Светлый фон

Мент:

– Вот именно!

И ушёл.

Одинокий, маленький, грустный.

– Жаль его! – сказал Рафаэль.

Зверев:

– Жаль? Не забудь: он – мент. Из деревни в город приехал? Ну и что? Мог остаться в деревне. Сколько раз меня били менты – и небось, такие, как он, из деревни, тоже ведь били. Впрочем, если по-человечески, то его действительно жаль. Не надо было идти деревенскому парню – в менты…

 

Что было потом – понятно.

Всё равно мы выпили вскоре.

На Сокольническом просторе.

Славно выпили – впятером.

И никто не мешал нам – и выпить, и по-дружески поговорить.

И погода была – хорошей, и нисколько не уставала все красоты поры осенней, вместе с явными чудесами, нам, друзьям, собравшимся вместе, здесь, на воле, в тиши, – дарить…

* * *

Вот уже пятьдесят семь – вы подумайте только – лет, то есть – более полувека, сопутствуют мне – в Москве, да и не только в ней, – работы Володи Яковлева.

Их – везде – великое множество.

Придёшь иногда, по старой, но ясной доселе памяти, повидаться, в кои-то веки, с кем-нибудь из приятелей давних, в знакомый с минувших времён, молодых, невозвратных, но, впрочем, сохранивших своё обаяние и значение и теперь, обжитой, хоть уже постаревший, не забывший легенды былые и события лет героических, весь – история, хроника, летопись, или светопись, уцелевший даже в новом столетии, дом, – а там нежданно, внезапно, снова, как прежде, затронет струну потаённую в сердце, в его глубине, сокрытой от чуждых ему вторжений, висящий привычно, долго, где-нибудь на виду, на стене, в окантовке совсем уж простенькой, отрешённый от всех – и всё же так и рвущийся к нам, ко всем, и живым, и ушедшим, к людям, самым разным, из той эпохи, что уже отшумела встарь, но упрямо жива и ныне, как и всё, что создано нами, что оставлено вам, потомки, словно щедрый наш дар, сквозь время и пространство, сквозь жизнь, такую, как сложилась она когда-то, пусть и трудную, но зато и прекрасную, потому что всем дана она, безусловно, не напрасно и не случайно, совершенно забытый кем-то на ветрах суровых былого или найденный кем-то вдруг, для себя наконец открытый, сбережённый, как символ творчества, или знак чудотворства явного, или весть волшебства, а может быть, растревоживший отзвук празднества духа, воли, судьбы, горения неустанного, вне старения, вне канонов и категорий, с новизной победной в явлении миру беспокойному, всей вселенной, одинокий, грустный цветок.
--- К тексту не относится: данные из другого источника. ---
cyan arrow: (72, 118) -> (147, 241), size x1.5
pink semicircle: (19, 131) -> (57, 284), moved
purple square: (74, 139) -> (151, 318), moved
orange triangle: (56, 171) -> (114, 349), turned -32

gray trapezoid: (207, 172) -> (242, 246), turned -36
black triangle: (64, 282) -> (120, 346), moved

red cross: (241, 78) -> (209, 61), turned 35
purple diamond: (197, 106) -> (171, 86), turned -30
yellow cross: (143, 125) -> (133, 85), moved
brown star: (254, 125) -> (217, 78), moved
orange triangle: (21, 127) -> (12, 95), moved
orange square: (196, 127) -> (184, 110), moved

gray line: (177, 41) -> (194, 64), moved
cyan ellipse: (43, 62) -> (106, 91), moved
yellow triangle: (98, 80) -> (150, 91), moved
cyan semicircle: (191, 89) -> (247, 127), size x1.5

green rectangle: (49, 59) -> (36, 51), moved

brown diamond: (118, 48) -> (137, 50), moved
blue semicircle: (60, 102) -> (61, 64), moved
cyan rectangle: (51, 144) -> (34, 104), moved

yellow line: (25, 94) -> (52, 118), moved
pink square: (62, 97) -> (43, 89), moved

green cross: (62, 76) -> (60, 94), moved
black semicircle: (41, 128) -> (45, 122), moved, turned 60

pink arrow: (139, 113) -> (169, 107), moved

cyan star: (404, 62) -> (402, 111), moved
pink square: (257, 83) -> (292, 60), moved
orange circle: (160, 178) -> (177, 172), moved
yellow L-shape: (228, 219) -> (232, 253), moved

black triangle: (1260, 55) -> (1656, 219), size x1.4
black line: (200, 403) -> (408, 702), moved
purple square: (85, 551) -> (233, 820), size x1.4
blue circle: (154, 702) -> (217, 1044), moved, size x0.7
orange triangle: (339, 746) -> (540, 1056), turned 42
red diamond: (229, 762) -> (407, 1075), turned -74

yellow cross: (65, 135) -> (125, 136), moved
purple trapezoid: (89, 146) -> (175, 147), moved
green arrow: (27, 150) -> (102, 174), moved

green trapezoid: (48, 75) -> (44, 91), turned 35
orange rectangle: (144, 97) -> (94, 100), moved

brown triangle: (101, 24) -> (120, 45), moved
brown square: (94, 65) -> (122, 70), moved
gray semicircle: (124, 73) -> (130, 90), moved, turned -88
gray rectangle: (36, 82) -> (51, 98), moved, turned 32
Или где-нибудь в мастерской приятеля, посреди холстов и картонов, в какой-то особенный день или миг, но всегда, как ни странно, вовремя, вдруг посмотрят в упор на тебя затуманенные когда-то давней болью, горькой и долгой, выразительные донельзя, вопрошающие о чём-то, сокровенном и незабвенном, призывающие опять к пониманию и вниманию, широко открытые или почему-то полузакрытые, но такие живые, ждущие доброты и любви, живущие посреди невзгод и страданий, пусть и нет им всем оправданий, выживающие сквозь мрак, прозорливые, молчаливые, к свету рвущиеся глаза с яковлевского портрета.